=== TEXT SEGMENT ===
□ □ □ □ □ □ □

Glory days: Ex-Friar Toriello becomes São Tomé and Príncipe Ambassador

New Venture: Handguns for the Mafia

While the cocaine deal was falling apart in December, Toriello hears the Camorra are after weaponry. He has another money-making idea.

According to wiretaps, Toriello pushed Lauritano to offer two men from the Camorra, named the ‘Two Gennys’, ‘big quantities’ of weapons he has for sale: specifically, up to 15 kits made up of 7mm Penna handguns, ammunition, and vests. The cost: 70,000 Euro per kit.

“You have to tell [the contact] that the delivery times have to be flexible,” Toriello says on tape. “The delivery time could be one week or 45 days,” he adds, before explaining that the “merchandise” would be bought and “sent to the Government” first, and then to Toriello.

But the guns will be clean, says Toriello, because they will come from the government of São Tomé.

São Toméan officials would not respond to questions about how one of its ex-diplomats allegedly offered to sell their weapons to a violent mafia group.

Though the two Italian would-be-players’ illicit deals failed, they had a third crack at the big time: a consignment of nearly a tonne of marijuana and hashish from Morocco.

The buyer in the deal is again the Camorra in Naples, and the middleman is again Cristan Neri.

Early on in the discussions, according to the wiretaps, the gang’s drug contact in Morocco says they can go as high as 30 tonnes per deal. This time, however, they are only prepared to sell 900 kilo - as a test.

□ □ □ □ □ □ □

(Saved entries)
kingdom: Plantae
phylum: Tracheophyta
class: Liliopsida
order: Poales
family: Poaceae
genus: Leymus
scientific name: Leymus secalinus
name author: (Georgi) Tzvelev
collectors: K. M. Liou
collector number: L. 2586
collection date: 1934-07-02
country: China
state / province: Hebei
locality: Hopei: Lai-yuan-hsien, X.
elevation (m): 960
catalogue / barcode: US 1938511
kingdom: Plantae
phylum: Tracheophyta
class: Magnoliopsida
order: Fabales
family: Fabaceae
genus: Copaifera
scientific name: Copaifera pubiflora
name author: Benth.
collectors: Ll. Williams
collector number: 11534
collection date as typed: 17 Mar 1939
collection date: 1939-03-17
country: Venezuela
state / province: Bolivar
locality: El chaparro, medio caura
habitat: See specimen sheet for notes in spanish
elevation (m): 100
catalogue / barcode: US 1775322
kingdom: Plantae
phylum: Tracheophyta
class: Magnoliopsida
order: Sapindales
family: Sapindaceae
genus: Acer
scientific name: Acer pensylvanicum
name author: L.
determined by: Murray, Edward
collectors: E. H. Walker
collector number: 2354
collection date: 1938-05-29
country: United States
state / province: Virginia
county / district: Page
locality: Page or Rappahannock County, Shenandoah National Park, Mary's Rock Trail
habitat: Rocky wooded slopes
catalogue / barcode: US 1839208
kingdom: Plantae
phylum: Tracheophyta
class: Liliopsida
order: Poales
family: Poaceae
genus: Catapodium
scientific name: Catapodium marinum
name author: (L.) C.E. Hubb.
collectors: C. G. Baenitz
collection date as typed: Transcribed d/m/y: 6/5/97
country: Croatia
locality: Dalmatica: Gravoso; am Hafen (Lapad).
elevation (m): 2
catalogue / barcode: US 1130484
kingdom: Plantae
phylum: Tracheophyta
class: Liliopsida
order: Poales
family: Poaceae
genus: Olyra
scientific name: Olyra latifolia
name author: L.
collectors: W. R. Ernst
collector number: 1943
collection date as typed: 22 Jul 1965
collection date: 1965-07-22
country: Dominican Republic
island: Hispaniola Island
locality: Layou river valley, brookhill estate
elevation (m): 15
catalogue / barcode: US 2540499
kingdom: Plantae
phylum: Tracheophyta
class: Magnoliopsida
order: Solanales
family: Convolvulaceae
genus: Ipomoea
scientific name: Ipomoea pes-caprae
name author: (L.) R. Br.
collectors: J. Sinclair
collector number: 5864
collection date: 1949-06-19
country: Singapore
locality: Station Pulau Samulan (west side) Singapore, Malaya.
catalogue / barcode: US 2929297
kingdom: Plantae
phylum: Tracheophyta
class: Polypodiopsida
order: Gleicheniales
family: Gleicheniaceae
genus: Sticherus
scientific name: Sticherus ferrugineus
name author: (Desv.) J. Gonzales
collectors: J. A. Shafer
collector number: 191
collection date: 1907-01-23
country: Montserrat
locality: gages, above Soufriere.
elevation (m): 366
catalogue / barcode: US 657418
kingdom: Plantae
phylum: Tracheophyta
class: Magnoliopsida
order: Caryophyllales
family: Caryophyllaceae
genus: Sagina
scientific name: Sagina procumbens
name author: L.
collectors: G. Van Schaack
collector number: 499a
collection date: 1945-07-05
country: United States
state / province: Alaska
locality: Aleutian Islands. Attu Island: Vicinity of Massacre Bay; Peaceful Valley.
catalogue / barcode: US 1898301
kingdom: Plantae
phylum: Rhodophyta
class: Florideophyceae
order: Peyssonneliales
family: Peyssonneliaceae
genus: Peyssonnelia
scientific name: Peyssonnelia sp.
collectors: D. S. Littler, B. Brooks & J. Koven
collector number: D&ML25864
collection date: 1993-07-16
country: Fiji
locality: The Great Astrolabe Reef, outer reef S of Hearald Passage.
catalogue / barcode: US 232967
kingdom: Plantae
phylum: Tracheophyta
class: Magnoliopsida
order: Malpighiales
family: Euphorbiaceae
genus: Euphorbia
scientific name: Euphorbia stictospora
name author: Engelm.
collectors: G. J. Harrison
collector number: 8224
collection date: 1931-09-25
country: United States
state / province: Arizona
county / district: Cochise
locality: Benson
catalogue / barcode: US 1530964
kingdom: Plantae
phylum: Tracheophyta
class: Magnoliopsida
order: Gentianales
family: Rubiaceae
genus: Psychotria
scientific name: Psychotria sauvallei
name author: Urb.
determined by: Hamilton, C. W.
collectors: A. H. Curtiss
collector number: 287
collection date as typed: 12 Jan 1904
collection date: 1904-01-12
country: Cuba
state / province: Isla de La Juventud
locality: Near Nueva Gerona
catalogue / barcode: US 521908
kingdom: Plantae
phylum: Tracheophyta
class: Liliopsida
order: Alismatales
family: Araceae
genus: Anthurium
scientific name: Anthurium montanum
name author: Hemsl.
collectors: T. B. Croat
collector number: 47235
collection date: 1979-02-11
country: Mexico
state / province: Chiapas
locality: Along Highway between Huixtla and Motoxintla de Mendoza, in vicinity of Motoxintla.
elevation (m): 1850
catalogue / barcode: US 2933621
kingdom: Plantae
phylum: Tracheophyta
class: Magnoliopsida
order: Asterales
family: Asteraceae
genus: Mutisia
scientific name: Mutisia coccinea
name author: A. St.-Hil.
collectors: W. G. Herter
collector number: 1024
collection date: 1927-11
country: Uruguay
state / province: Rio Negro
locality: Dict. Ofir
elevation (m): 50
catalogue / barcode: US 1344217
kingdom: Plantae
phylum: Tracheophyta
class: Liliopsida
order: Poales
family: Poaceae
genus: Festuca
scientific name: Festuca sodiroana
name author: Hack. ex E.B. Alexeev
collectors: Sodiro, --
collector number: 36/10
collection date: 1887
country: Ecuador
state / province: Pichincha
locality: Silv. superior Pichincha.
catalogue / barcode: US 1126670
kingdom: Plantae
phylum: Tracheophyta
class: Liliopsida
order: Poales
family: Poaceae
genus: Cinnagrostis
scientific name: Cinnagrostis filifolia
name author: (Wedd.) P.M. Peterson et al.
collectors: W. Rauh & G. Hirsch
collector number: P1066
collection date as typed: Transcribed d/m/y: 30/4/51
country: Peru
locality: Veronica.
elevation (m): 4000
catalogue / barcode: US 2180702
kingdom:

□ □ □ □ □ □ □

=== PROBLEMS TO SOLVE ===
1. Answer these questions from the article on Toriello:
(a) What was the cost per kit of the weapons Toriello offered?
(b) Whose government did Toriello say the guns would come from?
(c) How much were the Moroccan contacts prepared to sell as a test?
2. Repeat word for word the part of the article on Toriello that opens with the words containing "New Venture: Handguns" and closes with "Euro per kit.".
3. Carry on the article about Toriello's deals with the Camorra, picking up after its final sentence.

=== TASK RESPONSES ===
1.
(a) 70,000 Euro
(b) The government of São Tomé
(c) 900 kilo

2.
New Venture: Handguns for the Mafia

While the cocaine deal was falling apart in December, Toriello hears the Camorra are after weaponry. He has another money-making idea.

According to wiretaps, Toriello pushed Lauritano to offer two men from the Camorra, named the ‘Two Gennys’, ‘big quantities’ of weapons he has for sale: specifically, up to 15 kits made up of 7mm Penna handguns, ammunition, and vests. The cost: 70,000 Euro per kit.

3.
On 16 December, Lauritano contacts the supplier about the shipment. “We need to move this 900 kilos... as soon as we can,” he says. “For the payment,” he adds, “does [your Moroccan partner] agree to receive the first half at the beginning and the second one at the end?”

Apparently, the partner didn’t agree with splitting the fee.

Instead, over the next months, Lauritano acts as a mule for the two Gennys, who run a monopoly on the sale of ‘amnésia’ marijuana in Naples. He transports their potent puff from a loft in Amsterdam back to Naples by car - and sometimes Toriello joins him for the ride.

But Toriello appears less than committed to the trafficking cause. During a trip from the Netherlands to bring the stash he complains about his financial difficulties and family problems. He tells Lauritano he must go back and deliver 2,000 Euro to his wife and two children, who live in London.

Secret of Dodgy Appointment Revealed

The wiretap evidence collected in these months also sheds light on how Toriello, an Italian lacking any political experience, and with fake degrees and legal troubles, could have been installed as senior diplomat for a country he had never even visited.

It suggests that Lauritano was a key player in this charade, paying Toriello a monthly fee of 5,000 Euro, and, in return, the former Franciscan Friar hired Lauritano as his coordinator.

Speaking with Cristian Neri, the drug broker, on 16 December 2016, Toriello said that he is in ‘a project’ with Lauritano, that the two of them play ‘roles’ and implies that Lauritano is in charge.

“Do you know why I have a diplomatic rank?” he says. “I tell you the truth. [Lauritano] had to hold it, but he let me hold it."

During one of these routine drug runs from the Netherlands, Lauritano is grabbed by the police and arrested. He has been in jail since.

Toriello’s activities over the next few months are unknown. Police say that he continues traveling on his "diplomatic mission" for São Tomé and Príncipe, but there is no evidence of this. The shameless self-promoter remains quiet, and it is believed he is staying with his family in London.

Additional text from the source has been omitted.